The special committee’s decision was non-binding but marked the last formal stage before the full Senate votes Wednesday on whether to put the leftist leader on trial.
“The case now goes to the full federal Senate,” announced opposition Senator Raimundo Lira.
With the Senate considered almost certain to open the trial next week, Rousseff is preparing to step aside for up to six months while the 81 senators decide her fate, plunging Brazil into ever deeper political infighting.
As soon as Rousseff is suspended Vice President Michel Temer, a center-right politician whose party recently broke off its shaky alliance with Rousseff’s Workers’ Party, would become interim president.
At the end of the trial, which could take months, a two thirds majority would be needed to remove Rousseff from office.
The impeachment battle, a crumbling economy, and corruption probes against dozens of leading politicians and business executives have left Latin America’s biggest country in turmoil ahead of the Rio Olympics this August.
The impeachment is based on accusations that Rousseff made illegal accounting maneuvers to mask the depth of Brazil’s economic troubles during her tight 2014 reelection victory.
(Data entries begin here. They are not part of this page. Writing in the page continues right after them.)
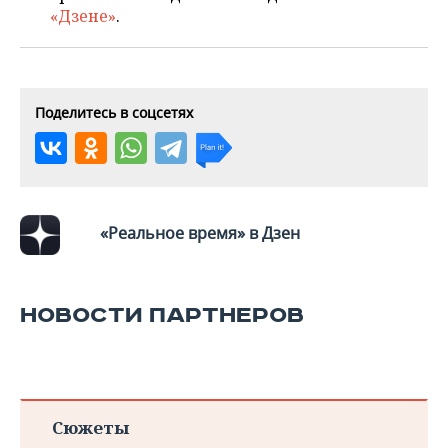
«Дзене»
.
Поделитесь в соцсетях
«Реальное время» в Дзен
НОВОСТИ ПАРТНЕРОВ
Сюжеты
The country’s first female president says the charges are trumped up to turn the impeachment process into a coup d’etat and that she will not give in.
“I have the nature of someone who resists and I will resist to the last day,” she said Friday at a ceremony where she handed over housing to the poor, one of the Workers’ Party’s signature policies – and one she claimed would be threatened by her departure.
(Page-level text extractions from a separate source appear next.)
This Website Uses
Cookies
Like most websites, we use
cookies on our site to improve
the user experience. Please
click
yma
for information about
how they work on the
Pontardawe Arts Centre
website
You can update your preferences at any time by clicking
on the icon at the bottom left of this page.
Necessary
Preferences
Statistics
The Senate vote and debate next week is expected to take more than 20 hours, likely stretching into Thursday, Brazilian media reports said. Rousseff’s suspension could take effect Friday, according to current estimates.
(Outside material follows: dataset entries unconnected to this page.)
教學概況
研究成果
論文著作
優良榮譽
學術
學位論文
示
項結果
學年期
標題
She would be allowed to remain in her presidential residence but will lose access to the executive offices and will be on half pay. There are still questions over her exact status, including whether she will be able to use Air Force planes for travel.
While Rousseff fights for her political survival, both her closest allies and some of her most bitter enemies are being sucked into an ever deepening corruption scandal centered on state oil company Petrobras.